WORK ITEM:
Only the text belongs in the copy. Transcribe the data exactly and drop any pictures.

DATASET SECTION:
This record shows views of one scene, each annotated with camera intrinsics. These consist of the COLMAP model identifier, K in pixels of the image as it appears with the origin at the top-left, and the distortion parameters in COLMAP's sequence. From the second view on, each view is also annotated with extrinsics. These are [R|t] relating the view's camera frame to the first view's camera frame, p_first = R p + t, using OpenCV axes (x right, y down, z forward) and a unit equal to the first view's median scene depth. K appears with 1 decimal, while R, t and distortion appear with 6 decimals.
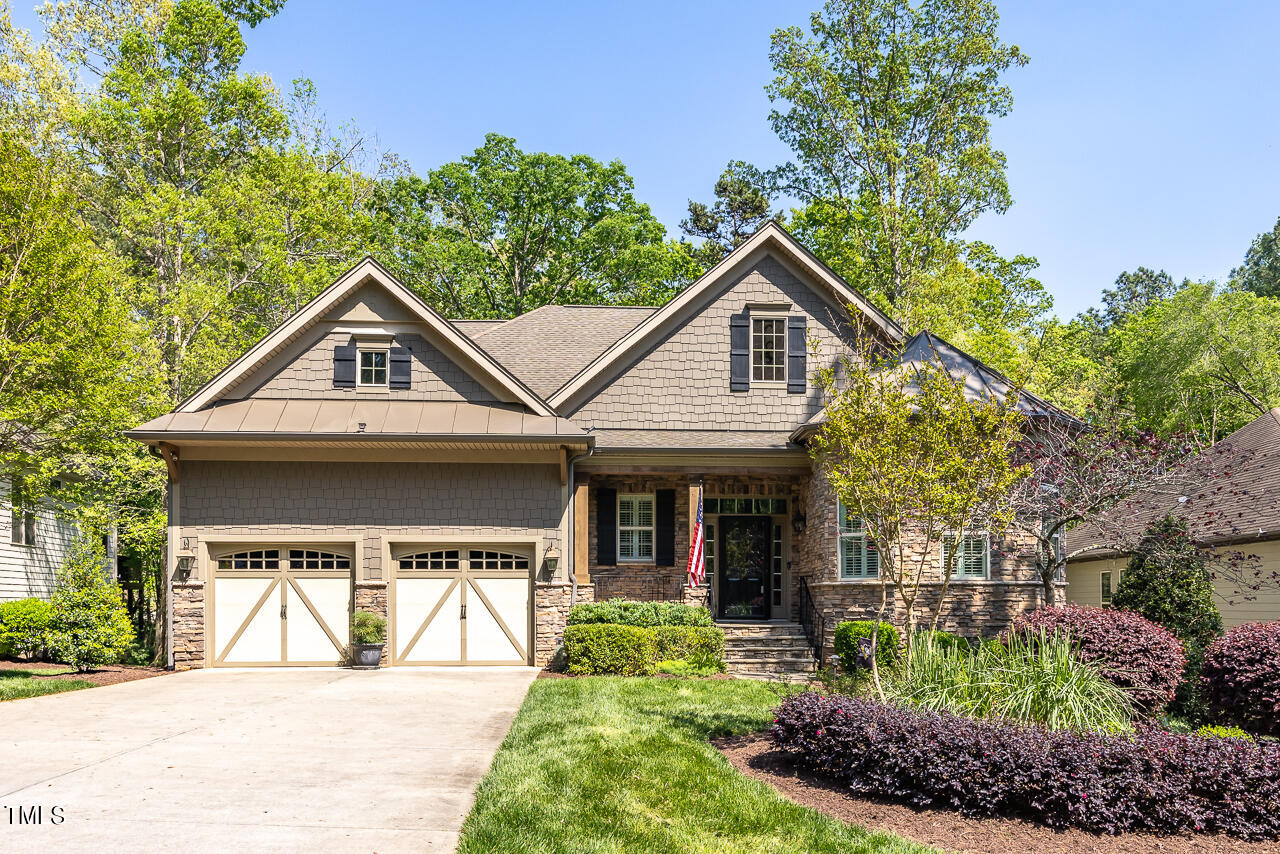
lens RADIAL K [[1496.5, 0, 640.7], [0, 1496.5, 560.0], [0, 0, 1]] dist [-0.046891, -0.012910]
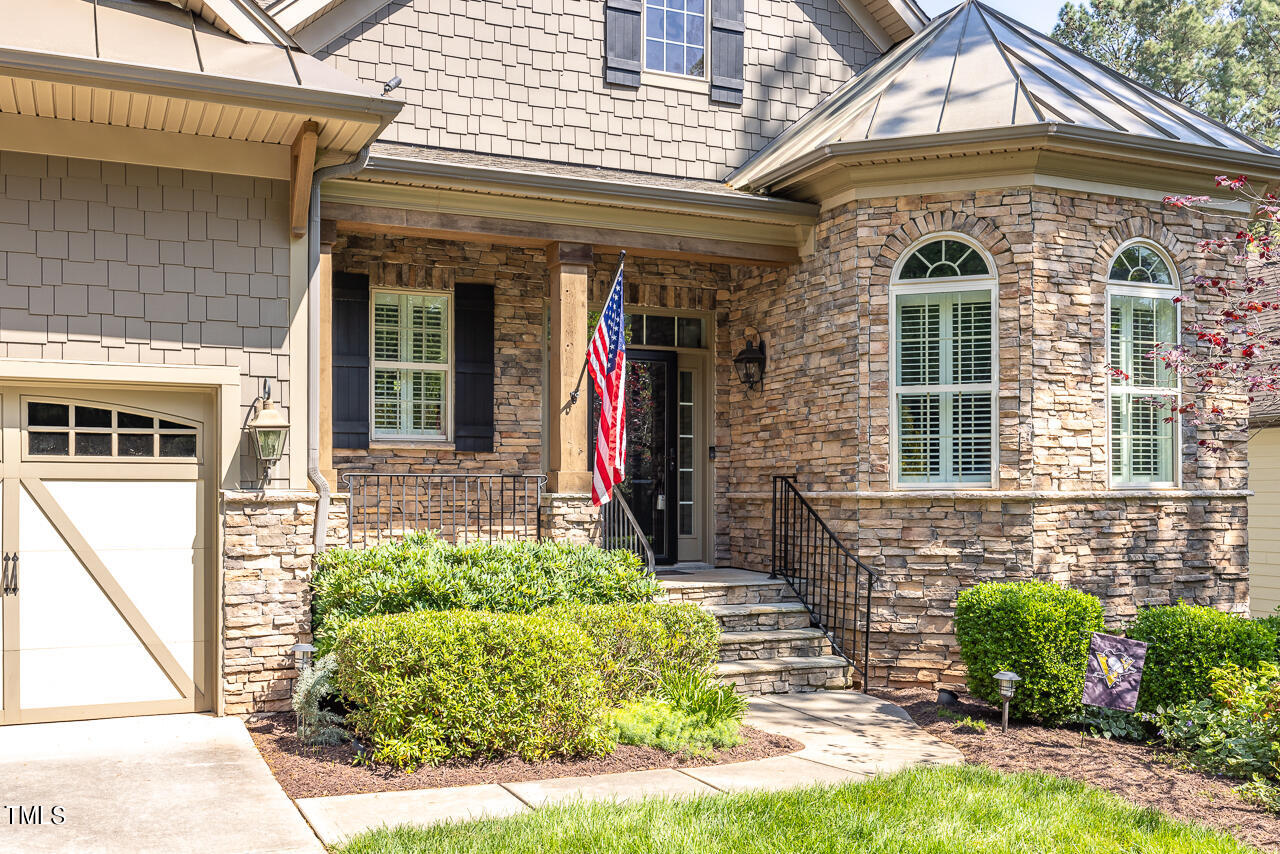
lens RADIAL K [[1102.1, 0, 464.4], [0, 1102.1, 480.7], [0, 0, 1]] dist [-0.011786, -0.002713]
pose [[0.930308, 0.001382, 0.366777, -0.113178], [-0.012981, 0.999490, 0.029161, 0.003273], [-0.366550, -0.031890, 0.929852, 0.711641]]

THE ANSWER:
This record shows views of one scene, each annotated with camera intrinsics. These consist of the COLMAP model identifier, K in pixels of the image as it appears with the origin at the top-left, and the distortion parameters in COLMAP's sequence. From the second view on, each view is also annotated with extrinsics. These are [R|t] relating the view's camera frame to the first view's camera frame, p_first = R p + t, using OpenCV axes (x right, y down, z forward) and a unit equal to the first view's median scene depth. K appears with 1 decimal, while R, t and distortion appear with 6 decimals.
lens RADIAL K [[1496.5, 0, 640.7], [0, 1496.5, 560.0], [0, 0, 1]] dist [-0.046891, -0.012910]
lens RADIAL K [[1102.1, 0, 464.4], [0, 1102.1, 480.7], [0, 0, 1]] dist [-0.011786, -0.002713]
pose [[0.930308, 0.001382, 0.366777, -0.113178], [-0.012981, 0.999490, 0.029161, 0.003273], [-0.366550, -0.031890, 0.929852, 0.711641]]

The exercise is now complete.